Is police arresting less a solution?
You'll never get everyone to be happy with any system. There will always be people who vehemently oppose things.
My thoughts:
ADAs should do their jobs and know their cases before each setting.
Defense lawyers shouldn't take on more cases than those in which they can effectively represent their clients. (This is a HUGE problem.)
Defense lawyers should NEVER ask for a reset just to keep their client on the hook and paying their attorney's fees. It's unethical and immoral.
Other than that, being a lawyer has certain drawbacks. Grow a pair, titty babies.
"ADAs should do their jobs and know their cases before each setting."
60+ cases each day of the week? Sounds easy enough.
9:16, with three lawyers to do the work and a boat load of staff in each court? Yeah, it would be easy for them to at least know the basic facts of the cases with a quick refresher from the file.
Or they can always go find a job with a lesser burden. I know you like to carry that cross around, but you can get out from under it now and then.
After observing various dockets over the course of the last 20 years it seems to me that the courts that achieve well balanced dockets do it two ways: First, by making both sides understand that after a few early unquestioned resets (that are quite lengthy and not the silly two and three week nonsense some Courts practice), the Court will expect you to be prepared to justify your need for additional resets. Second, by going to trial each week.
So I should preface my 'recommendations' on the new system by saying that I do not think Courts should adopt fixed docketing systems. We have enacted more 'policies' than the system should tolerate as it is. If it were up to me, I would scrap the entire idea of fixed docketing and encourage courts to follow the two steps I mentioned above. The criminal justice system requires flexibility because the participants in the system and the problems they are handling are unique. Rules and inflexible policies create robotic adherence and bad results. In the immortal words of JBH, no rule should produce a damned fool result. And enacting inflexible fixed docketing raises the likelihood of foolish results, like poorly investigated cases, forced pleas and overlooked defenses.

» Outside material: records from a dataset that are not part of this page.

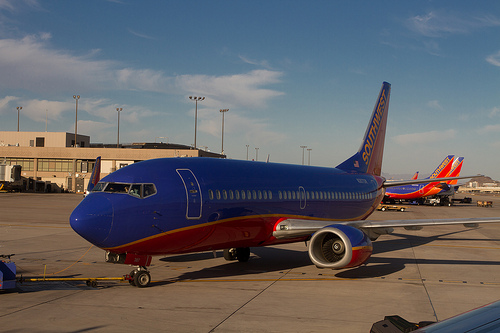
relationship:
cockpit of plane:
[64, 168, 162, 235] [67, 80, 498, 290]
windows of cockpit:
[87, 178, 159, 198] [64, 168, 162, 235]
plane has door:
[67, 80, 498, 290] [174, 166, 205, 220]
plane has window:
[67, 80, 498, 290] [207, 187, 219, 201]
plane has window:
[67, 80, 498, 290] [214, 188, 222, 200]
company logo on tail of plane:
[352, 159, 362, 170] [67, 80, 498, 290]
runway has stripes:
[3, 192, 499, 332] [4, 272, 493, 294]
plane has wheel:
[67, 80, 498, 290] [132, 269, 152, 289]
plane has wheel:
[67, 80, 498, 290] [125, 268, 141, 286]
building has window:
[0, 144, 229, 194] [67, 159, 76, 173]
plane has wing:
[67, 80, 498, 290] [270, 214, 500, 240]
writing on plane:
[361, 87, 390, 167] [67, 80, 498, 290]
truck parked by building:
[3, 160, 24, 185] [0, 144, 229, 194]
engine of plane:
[306, 221, 374, 271] [67, 80, 498, 290]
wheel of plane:
[132, 269, 152, 289] [67, 80, 498, 290]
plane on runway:
[67, 80, 498, 290] [3, 192, 499, 332]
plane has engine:
[67, 80, 498, 290] [306, 221, 374, 271]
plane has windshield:
[67, 80, 498, 290] [105, 182, 131, 192]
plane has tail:
[67, 80, 498, 290] [334, 80, 393, 180]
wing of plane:
[270, 214, 500, 240] [67, 80, 498, 290]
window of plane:
[207, 187, 219, 201] [67, 80, 498, 290]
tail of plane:
[334, 80, 393, 180] [67, 80, 498, 290]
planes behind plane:
[385, 153, 467, 207] [67, 80, 498, 290]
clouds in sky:
[8, 35, 284, 132] [2, 3, 499, 184]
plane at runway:
[67, 80, 498, 290] [3, 192, 499, 332]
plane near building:
[67, 80, 498, 290] [0, 144, 229, 194]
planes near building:
[385, 153, 467, 207] [0, 144, 229, 194]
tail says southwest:
[334, 80, 393, 180] [361, 87, 390, 167]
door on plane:
[174, 166, 205, 220] [67, 80, 498, 290]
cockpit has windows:
[64, 168, 162, 235] [87, 178, 159, 198]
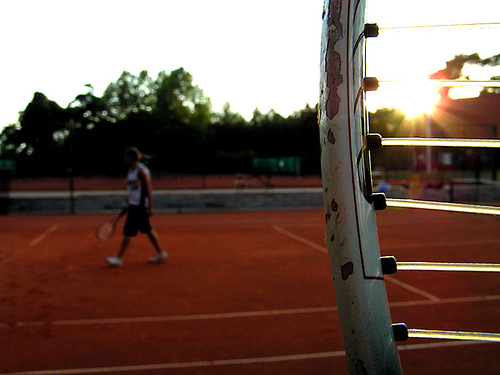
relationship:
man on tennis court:
[107, 147, 169, 268] [0, 175, 499, 375]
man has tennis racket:
[107, 147, 169, 268] [96, 205, 128, 241]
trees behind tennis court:
[1, 56, 498, 173] [0, 175, 499, 375]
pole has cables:
[318, 0, 404, 374] [364, 21, 499, 373]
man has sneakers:
[107, 147, 169, 268] [105, 251, 169, 265]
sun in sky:
[397, 82, 441, 119] [1, 0, 499, 129]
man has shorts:
[107, 147, 169, 268] [122, 206, 153, 237]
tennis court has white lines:
[0, 175, 499, 375] [0, 304, 345, 373]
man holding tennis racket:
[107, 147, 169, 268] [96, 205, 128, 241]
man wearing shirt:
[107, 147, 169, 268] [125, 163, 152, 205]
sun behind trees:
[397, 82, 441, 119] [1, 56, 498, 173]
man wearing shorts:
[107, 147, 169, 268] [122, 206, 153, 237]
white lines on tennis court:
[0, 304, 345, 373] [0, 175, 499, 375]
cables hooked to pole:
[364, 21, 499, 373] [318, 0, 404, 374]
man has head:
[107, 147, 169, 268] [122, 147, 141, 167]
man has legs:
[107, 147, 169, 268] [114, 229, 163, 256]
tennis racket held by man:
[96, 205, 128, 241] [107, 147, 169, 268]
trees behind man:
[1, 56, 498, 173] [107, 147, 169, 268]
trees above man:
[1, 56, 498, 173] [107, 147, 169, 268]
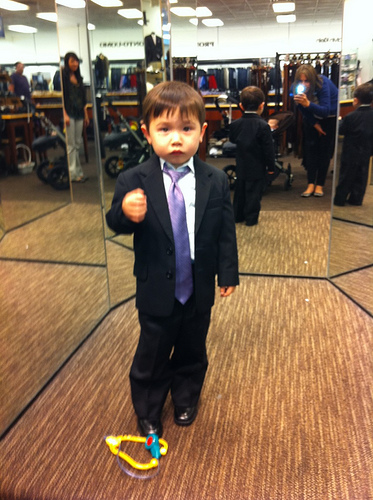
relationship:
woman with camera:
[286, 62, 368, 176] [280, 78, 322, 103]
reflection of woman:
[56, 36, 99, 220] [58, 49, 89, 89]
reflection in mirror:
[56, 36, 99, 220] [57, 49, 93, 57]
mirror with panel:
[0, 1, 372, 442] [2, 1, 111, 456]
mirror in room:
[0, 1, 373, 451] [1, 0, 370, 497]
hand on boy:
[122, 188, 147, 222] [104, 80, 238, 438]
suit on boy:
[103, 151, 241, 424] [105, 78, 238, 437]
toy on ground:
[105, 433, 183, 482] [214, 438, 290, 476]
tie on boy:
[161, 164, 191, 302] [105, 78, 238, 437]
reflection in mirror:
[230, 84, 276, 226] [0, 1, 372, 442]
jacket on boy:
[112, 161, 239, 324] [105, 78, 238, 437]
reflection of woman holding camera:
[286, 62, 337, 199] [293, 79, 309, 101]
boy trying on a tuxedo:
[104, 80, 238, 438] [104, 155, 242, 422]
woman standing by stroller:
[50, 53, 100, 189] [208, 90, 294, 196]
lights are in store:
[262, 0, 308, 31] [0, 0, 371, 497]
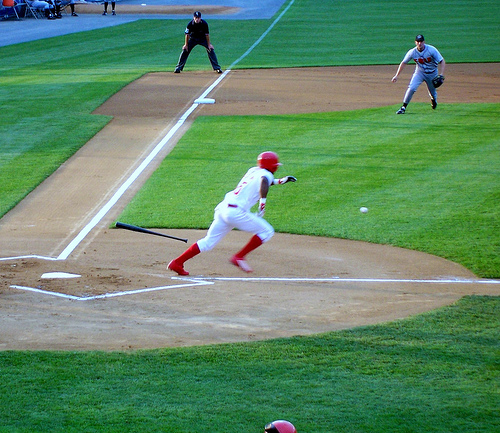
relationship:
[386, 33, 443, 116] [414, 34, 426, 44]
guy wearing hat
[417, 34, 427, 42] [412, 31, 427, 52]
hat on head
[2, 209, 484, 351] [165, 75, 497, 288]
section on field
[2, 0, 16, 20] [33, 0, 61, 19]
spectator to side spectator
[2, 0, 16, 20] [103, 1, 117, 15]
spectator to side spectator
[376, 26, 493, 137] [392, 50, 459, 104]
guy in uniform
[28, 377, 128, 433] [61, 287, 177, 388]
patch of grass in middle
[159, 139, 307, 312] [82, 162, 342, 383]
baseball player about to run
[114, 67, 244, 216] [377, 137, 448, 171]
lines on field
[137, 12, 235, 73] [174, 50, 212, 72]
umpire wearing a black shirt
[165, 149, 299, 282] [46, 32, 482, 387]
baseball player on a baseball field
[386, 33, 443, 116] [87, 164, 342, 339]
guy on a baseball field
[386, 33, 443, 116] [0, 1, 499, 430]
guy standing in a baseball field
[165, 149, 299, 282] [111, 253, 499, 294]
baseball player running down base path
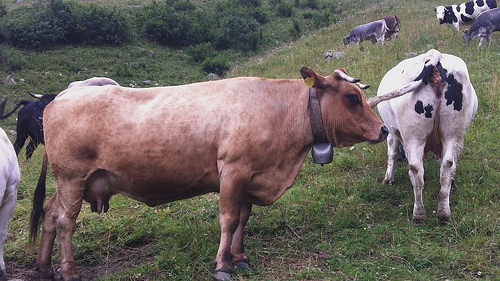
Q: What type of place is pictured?
A: It is a field.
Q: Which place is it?
A: It is a field.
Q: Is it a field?
A: Yes, it is a field.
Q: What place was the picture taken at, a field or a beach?
A: It was taken at a field.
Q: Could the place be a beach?
A: No, it is a field.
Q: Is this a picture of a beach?
A: No, the picture is showing a field.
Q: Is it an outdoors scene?
A: Yes, it is outdoors.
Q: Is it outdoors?
A: Yes, it is outdoors.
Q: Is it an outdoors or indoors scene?
A: It is outdoors.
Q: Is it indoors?
A: No, it is outdoors.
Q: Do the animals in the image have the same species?
A: Yes, all the animals are cows.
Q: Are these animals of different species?
A: No, all the animals are cows.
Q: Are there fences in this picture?
A: No, there are no fences.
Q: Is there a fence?
A: No, there are no fences.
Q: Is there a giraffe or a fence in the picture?
A: No, there are no fences or giraffes.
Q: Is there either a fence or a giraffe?
A: No, there are no fences or giraffes.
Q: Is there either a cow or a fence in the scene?
A: Yes, there is a cow.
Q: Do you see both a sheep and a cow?
A: No, there is a cow but no sheep.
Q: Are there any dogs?
A: No, there are no dogs.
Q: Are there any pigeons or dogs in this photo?
A: No, there are no dogs or pigeons.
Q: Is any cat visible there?
A: No, there are no cats.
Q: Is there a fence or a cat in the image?
A: No, there are no cats or fences.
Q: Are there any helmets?
A: No, there are no helmets.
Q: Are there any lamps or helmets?
A: No, there are no helmets or lamps.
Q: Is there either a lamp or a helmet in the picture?
A: No, there are no helmets or lamps.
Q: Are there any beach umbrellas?
A: No, there are no beach umbrellas.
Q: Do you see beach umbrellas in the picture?
A: No, there are no beach umbrellas.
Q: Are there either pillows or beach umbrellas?
A: No, there are no beach umbrellas or pillows.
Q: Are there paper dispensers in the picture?
A: No, there are no paper dispensers.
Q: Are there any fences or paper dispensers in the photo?
A: No, there are no paper dispensers or fences.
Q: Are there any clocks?
A: No, there are no clocks.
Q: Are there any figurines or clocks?
A: No, there are no clocks or figurines.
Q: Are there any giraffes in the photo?
A: No, there are no giraffes.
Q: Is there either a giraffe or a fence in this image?
A: No, there are no giraffes or fences.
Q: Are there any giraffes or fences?
A: No, there are no giraffes or fences.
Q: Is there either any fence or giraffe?
A: No, there are no giraffes or fences.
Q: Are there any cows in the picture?
A: Yes, there is a cow.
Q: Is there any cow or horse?
A: Yes, there is a cow.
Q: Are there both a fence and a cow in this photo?
A: No, there is a cow but no fences.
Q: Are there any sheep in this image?
A: No, there are no sheep.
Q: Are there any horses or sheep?
A: No, there are no sheep or horses.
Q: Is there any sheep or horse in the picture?
A: No, there are no sheep or horses.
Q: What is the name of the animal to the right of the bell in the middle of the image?
A: The animal is a cow.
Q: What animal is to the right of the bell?
A: The animal is a cow.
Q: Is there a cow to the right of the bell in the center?
A: Yes, there is a cow to the right of the bell.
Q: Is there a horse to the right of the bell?
A: No, there is a cow to the right of the bell.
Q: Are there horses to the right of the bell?
A: No, there is a cow to the right of the bell.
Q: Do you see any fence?
A: No, there are no fences.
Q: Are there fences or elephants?
A: No, there are no fences or elephants.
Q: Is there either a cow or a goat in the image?
A: Yes, there is a cow.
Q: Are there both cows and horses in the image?
A: No, there is a cow but no horses.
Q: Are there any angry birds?
A: No, there are no angry birds.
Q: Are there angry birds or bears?
A: No, there are no angry birds or bears.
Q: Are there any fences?
A: No, there are no fences.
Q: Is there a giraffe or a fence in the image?
A: No, there are no fences or giraffes.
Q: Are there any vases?
A: No, there are no vases.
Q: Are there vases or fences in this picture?
A: No, there are no vases or fences.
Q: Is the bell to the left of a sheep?
A: No, the bell is to the left of the cow.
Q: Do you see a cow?
A: Yes, there is a cow.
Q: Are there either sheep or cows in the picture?
A: Yes, there is a cow.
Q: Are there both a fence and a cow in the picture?
A: No, there is a cow but no fences.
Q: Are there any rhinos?
A: No, there are no rhinos.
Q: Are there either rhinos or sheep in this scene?
A: No, there are no rhinos or sheep.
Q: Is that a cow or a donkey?
A: That is a cow.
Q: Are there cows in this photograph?
A: Yes, there is a cow.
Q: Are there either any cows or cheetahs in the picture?
A: Yes, there is a cow.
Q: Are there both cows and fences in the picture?
A: No, there is a cow but no fences.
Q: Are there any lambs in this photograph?
A: No, there are no lambs.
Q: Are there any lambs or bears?
A: No, there are no lambs or bears.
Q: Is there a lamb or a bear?
A: No, there are no lambs or bears.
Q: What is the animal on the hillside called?
A: The animal is a cow.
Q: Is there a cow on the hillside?
A: Yes, there is a cow on the hillside.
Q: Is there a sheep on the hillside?
A: No, there is a cow on the hillside.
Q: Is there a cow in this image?
A: Yes, there is a cow.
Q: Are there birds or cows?
A: Yes, there is a cow.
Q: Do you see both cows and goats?
A: No, there is a cow but no goats.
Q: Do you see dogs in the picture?
A: No, there are no dogs.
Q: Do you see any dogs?
A: No, there are no dogs.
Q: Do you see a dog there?
A: No, there are no dogs.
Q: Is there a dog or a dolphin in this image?
A: No, there are no dogs or dolphins.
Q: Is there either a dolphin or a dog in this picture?
A: No, there are no dogs or dolphins.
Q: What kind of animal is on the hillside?
A: The animal is a cow.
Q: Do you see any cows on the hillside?
A: Yes, there is a cow on the hillside.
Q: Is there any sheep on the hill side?
A: No, there is a cow on the hill side.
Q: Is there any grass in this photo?
A: Yes, there is grass.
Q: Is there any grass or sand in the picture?
A: Yes, there is grass.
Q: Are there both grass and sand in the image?
A: No, there is grass but no sand.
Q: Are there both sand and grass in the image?
A: No, there is grass but no sand.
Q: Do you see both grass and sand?
A: No, there is grass but no sand.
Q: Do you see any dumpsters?
A: No, there are no dumpsters.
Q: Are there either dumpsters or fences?
A: No, there are no dumpsters or fences.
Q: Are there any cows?
A: Yes, there is a cow.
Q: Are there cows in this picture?
A: Yes, there is a cow.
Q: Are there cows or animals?
A: Yes, there is a cow.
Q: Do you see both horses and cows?
A: No, there is a cow but no horses.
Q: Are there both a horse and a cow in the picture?
A: No, there is a cow but no horses.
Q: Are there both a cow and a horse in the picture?
A: No, there is a cow but no horses.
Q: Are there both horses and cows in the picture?
A: No, there is a cow but no horses.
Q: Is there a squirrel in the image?
A: No, there are no squirrels.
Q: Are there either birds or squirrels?
A: No, there are no squirrels or birds.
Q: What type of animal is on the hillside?
A: The animal is a cow.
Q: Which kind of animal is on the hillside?
A: The animal is a cow.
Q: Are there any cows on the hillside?
A: Yes, there is a cow on the hillside.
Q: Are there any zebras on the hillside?
A: No, there is a cow on the hillside.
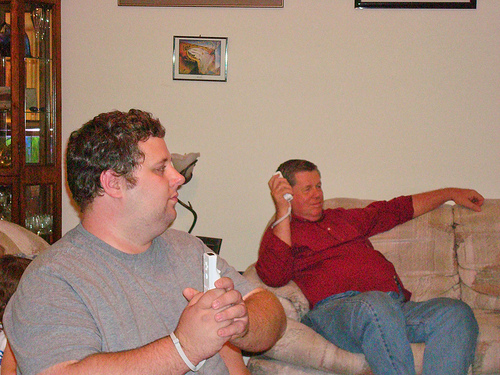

However, my recommendations for this new system, if it must exist:
1. Have docket more than one time per week.
2. Have more than one or two preliminary settings if the parties can articulate a reason.
3. Give the coordinators the power to allow more than one preliminary setting and also give them the power to allow lengthy resets.
4. Abandon this nonsense of resetting cases for anything less than one month. Forever. Give the parties 6 dates to choose from that are 4-6 weeks away.
5. Make all courts efiling accessible, encourage efiling, but allow clerks to take hard copies.
6. Don't involve the judge until the matter will be set for trial, then have the setting a true pretrial setting where the Court delivers rulings on motions usually reserved for the day of trial.
7. Go to trial and closely scrutinize requests for continuances to weed out nonsense.
8.Call attorneys the preceding week and tell them they're up. For real.
9. Hold DAs responsible for the timely production of records, statements, and evidence and exclude evidence when it is suddenly produced at the last minute.
CJ DOWNEY
It's hard to believe that so far this topic has drawn only 6 responses, since the general consensus is one of dismay and revulsion.
Docket day requires waiting in four lines, the coordinator line, the ADA line, the client line (assuming your client is in custody), and last and most time-consuming, the judge line.
Since one ADA is permanently planted at the bench as part of the judge line, that leaves two ADAs to cope with 60-100 files. Forget about having any meaningful discussion about your case -- realistically you will get a signature on your reset form and that's it.
And, while making no progress on your case, you can't go to other courts without losing your place in the four lines.